The Caldwell First Nation, the Chippewas of Kettle and Stony Point First Nation and the Three Fires Group located in southwestern Ontario will together form the new Three Fires Nations-Ontario Southwestern Ontario Infrastructure and Economic Opportunities Table along with the Ontario government.

The group was established, in part, due to concerns over the government’s approach in pushing through approvals for the proposed $5-billion Stellantis-LG Energy Solution battery plant. The First Nation leaders approached various parliamentary ministers and Premier Doug Ford seeking to create a dynamic that is more collaborative and less “adversarial.”

“There is a duty to consult and that’s been established [but] I’m not sure it quite does what it’s intended to do from a First Nation perspective,” Jason Henry, the Chief of the Kettle and Stony Point First Nation in an interview with Electric Autonomy Canada.

“[We] began talking about what a new relationship could look like… where from the onset of a new project or a new proponent coming to our territory, the conversation begins there [with us] and it’s set in an area that encompasses our treaty territory.”
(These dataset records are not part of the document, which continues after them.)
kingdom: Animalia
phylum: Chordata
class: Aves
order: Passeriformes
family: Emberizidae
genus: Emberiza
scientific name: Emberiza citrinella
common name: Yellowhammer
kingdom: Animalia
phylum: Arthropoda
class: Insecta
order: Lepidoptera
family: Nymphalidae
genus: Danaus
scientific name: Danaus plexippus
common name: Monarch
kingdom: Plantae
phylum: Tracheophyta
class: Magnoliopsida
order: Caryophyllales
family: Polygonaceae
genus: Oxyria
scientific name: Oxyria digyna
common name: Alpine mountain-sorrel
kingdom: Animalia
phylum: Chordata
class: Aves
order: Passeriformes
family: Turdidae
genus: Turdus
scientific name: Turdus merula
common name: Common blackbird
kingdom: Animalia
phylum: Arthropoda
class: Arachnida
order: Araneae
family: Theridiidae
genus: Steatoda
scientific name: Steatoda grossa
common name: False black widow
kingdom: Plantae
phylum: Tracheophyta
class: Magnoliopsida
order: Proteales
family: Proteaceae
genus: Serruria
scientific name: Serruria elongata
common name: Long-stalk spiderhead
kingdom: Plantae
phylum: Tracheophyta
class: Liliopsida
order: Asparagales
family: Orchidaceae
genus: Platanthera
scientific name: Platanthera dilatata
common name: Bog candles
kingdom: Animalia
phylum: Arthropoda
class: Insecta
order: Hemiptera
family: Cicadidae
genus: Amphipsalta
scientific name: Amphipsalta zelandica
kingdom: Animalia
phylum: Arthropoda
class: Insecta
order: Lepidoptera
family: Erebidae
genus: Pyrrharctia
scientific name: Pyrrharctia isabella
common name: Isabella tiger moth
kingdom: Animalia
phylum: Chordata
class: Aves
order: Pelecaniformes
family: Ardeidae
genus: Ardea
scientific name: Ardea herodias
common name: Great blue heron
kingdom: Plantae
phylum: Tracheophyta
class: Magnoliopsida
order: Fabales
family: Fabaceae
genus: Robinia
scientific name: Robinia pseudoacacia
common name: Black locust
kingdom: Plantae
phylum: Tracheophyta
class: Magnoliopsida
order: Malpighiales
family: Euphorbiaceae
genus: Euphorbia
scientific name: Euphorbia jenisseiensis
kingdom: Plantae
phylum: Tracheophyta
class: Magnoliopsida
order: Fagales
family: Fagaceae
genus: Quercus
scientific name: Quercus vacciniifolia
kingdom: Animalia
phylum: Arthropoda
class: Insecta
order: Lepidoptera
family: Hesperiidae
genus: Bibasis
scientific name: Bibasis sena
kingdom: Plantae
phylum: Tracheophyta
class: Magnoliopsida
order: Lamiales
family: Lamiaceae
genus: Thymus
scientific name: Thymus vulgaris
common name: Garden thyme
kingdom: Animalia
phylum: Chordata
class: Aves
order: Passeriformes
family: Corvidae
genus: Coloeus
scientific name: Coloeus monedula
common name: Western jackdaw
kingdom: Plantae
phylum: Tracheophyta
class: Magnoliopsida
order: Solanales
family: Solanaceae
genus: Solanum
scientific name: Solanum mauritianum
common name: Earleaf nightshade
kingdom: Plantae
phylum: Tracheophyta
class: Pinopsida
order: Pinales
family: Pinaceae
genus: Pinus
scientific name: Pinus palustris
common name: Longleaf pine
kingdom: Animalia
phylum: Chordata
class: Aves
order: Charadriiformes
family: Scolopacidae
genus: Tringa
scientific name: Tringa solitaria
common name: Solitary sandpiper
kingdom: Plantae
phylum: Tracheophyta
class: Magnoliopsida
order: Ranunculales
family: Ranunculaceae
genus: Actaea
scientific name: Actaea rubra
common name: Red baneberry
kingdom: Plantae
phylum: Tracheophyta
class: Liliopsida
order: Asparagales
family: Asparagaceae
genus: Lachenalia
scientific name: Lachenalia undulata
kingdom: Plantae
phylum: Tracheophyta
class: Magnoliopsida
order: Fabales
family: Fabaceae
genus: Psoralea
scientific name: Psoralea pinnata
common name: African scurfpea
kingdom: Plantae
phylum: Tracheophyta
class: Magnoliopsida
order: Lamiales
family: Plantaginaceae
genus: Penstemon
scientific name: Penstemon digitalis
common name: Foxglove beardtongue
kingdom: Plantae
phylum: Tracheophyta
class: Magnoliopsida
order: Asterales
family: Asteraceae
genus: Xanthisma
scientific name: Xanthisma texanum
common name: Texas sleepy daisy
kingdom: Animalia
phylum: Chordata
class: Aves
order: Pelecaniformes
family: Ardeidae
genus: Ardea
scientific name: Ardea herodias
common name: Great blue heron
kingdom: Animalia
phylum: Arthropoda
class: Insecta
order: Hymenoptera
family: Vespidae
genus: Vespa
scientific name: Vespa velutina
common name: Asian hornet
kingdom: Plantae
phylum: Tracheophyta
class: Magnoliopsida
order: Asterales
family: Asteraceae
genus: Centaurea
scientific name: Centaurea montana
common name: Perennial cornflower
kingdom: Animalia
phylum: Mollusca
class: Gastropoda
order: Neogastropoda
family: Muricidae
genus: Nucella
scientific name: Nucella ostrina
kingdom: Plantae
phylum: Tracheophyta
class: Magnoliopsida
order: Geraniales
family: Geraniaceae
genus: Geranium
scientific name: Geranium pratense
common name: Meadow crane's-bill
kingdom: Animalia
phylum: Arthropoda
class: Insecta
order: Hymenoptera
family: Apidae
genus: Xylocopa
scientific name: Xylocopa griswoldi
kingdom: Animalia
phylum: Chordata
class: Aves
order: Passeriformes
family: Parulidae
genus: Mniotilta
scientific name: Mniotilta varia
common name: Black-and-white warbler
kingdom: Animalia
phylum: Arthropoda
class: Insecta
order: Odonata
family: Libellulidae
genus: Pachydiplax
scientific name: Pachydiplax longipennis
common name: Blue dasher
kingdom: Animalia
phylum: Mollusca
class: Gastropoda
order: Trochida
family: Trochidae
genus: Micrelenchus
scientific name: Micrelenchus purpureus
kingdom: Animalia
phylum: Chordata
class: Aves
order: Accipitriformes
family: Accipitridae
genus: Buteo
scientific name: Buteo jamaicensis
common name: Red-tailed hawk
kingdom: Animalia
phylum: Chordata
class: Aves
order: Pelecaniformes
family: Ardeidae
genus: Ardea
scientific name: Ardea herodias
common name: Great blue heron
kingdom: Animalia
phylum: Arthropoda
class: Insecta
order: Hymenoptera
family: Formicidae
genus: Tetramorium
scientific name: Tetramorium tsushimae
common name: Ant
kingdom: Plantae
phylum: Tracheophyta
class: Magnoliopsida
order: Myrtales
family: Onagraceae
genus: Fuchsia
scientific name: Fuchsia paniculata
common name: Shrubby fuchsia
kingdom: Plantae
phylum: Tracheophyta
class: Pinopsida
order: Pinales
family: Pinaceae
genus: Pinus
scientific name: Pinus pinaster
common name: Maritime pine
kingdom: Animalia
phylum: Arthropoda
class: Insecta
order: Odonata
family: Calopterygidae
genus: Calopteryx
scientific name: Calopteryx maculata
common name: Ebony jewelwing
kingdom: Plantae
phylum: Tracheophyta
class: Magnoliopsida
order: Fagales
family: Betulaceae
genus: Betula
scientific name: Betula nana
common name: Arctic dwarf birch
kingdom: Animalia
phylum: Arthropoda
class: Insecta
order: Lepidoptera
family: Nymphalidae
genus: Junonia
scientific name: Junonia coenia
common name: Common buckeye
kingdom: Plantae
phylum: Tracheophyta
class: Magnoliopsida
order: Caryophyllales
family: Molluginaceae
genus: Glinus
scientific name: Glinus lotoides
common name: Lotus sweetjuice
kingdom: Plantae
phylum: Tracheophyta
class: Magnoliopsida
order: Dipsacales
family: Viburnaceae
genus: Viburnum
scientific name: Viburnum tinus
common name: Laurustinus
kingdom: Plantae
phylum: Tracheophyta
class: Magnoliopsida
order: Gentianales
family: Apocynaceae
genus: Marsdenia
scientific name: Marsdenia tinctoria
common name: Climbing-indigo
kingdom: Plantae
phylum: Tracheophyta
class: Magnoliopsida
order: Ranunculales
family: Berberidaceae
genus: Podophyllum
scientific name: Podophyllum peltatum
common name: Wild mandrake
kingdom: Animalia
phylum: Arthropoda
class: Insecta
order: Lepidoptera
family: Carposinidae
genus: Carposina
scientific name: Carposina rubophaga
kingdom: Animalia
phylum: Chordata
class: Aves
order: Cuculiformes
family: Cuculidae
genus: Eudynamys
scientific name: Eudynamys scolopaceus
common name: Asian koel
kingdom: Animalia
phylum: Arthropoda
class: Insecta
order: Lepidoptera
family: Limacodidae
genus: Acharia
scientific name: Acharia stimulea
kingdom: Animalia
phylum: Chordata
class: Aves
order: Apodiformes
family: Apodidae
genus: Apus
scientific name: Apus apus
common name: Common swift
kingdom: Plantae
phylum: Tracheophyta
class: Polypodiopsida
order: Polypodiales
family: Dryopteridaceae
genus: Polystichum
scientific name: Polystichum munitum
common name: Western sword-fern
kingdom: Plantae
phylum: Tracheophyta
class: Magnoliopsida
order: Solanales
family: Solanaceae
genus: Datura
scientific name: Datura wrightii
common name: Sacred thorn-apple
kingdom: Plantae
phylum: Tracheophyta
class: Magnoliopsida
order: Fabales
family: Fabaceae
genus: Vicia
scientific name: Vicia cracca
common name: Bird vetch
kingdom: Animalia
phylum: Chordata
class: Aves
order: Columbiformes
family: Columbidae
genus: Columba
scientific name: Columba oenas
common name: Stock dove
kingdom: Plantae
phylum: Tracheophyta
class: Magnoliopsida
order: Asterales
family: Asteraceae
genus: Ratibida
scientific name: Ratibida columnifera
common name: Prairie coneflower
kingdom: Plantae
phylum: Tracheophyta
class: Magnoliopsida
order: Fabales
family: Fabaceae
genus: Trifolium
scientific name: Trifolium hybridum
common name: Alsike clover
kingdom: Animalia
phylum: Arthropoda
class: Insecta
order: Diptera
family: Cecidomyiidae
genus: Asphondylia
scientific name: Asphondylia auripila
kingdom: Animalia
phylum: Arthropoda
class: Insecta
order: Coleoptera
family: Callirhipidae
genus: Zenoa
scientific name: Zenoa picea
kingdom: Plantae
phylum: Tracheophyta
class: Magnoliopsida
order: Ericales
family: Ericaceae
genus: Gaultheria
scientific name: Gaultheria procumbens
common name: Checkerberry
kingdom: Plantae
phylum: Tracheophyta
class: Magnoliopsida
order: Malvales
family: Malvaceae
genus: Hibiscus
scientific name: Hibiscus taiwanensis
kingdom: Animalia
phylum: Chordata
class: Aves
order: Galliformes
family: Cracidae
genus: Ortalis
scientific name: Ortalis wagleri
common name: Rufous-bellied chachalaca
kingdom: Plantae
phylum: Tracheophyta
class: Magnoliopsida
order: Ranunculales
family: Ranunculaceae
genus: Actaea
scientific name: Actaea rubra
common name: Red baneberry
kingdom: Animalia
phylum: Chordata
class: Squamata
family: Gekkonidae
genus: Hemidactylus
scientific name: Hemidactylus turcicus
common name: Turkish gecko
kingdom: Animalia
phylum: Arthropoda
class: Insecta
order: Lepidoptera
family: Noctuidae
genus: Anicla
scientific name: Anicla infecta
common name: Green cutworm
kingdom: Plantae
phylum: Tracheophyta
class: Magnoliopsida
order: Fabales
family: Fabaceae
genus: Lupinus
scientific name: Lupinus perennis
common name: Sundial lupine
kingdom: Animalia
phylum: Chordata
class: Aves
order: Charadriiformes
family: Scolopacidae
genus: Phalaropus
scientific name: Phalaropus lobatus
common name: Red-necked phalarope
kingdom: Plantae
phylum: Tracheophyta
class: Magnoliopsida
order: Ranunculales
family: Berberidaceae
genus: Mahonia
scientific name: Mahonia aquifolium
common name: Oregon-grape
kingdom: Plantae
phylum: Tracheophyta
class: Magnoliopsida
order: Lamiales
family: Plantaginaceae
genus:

From the government’s perspective, the joint table will be meant to advance the billions of dollars in infrastructure and clean energy projects while also engaging in “meaningful” dialogue and partnership with the First Nation leaders in the region.

“We are moving forward on our promise to build the province of Ontario, and this table will allow First Nations partners an opportunity to inform decisions in a respectful forum and share in economic prosperity,” said Greg Rickford, Minister of Indigenous Affairs in a press statement.

Providing input for EV projects

The table will officially convene in October or November, though preliminary discussions have already begun, says Henry. The main focus of the discussion so far has been the Stellantis-LG battery plant and in addressing concerns about the potential environmental impacts it will have on nearby communities, including the Caldwell First Nation.

“I understand that battery manufacturing is not the cleanest of manufacturing,” says Henry. “We want to make sure that the environmental responsibility is being upheld and [we want to be] working with [Stellantis] to hopefully help build the facility and hopefully help own and operate the facility as a partnership. Those are the current interests we have.”

While the Ontario government continues ramping up investments in the province’s auto sector to capitalize on the EV revolution, Henry adds that the First Nation groups’ focus at the table will be on what is best for the environment, what will help increase environmental restoration and figure out the best ways to harness green energy.

“There’s the benefit of business with electric vehicles [and they] certainly are a greener alternative to fossil-fueled vehicles… but we also have to make sure we’re focusing on public transportation and what’s efficient for the environment,” says Henry.

In Henry’s view the marker of success of this Economic Opportunities Table, will be the ability to work “hand-in-hand” with all stakeholders “to help bring our Nations to economic sovereignty, where we participate in business at a provincial level, at a national level and at a global level with some of these developments that help preserve the earth and allow our nations to be prosperous as well.”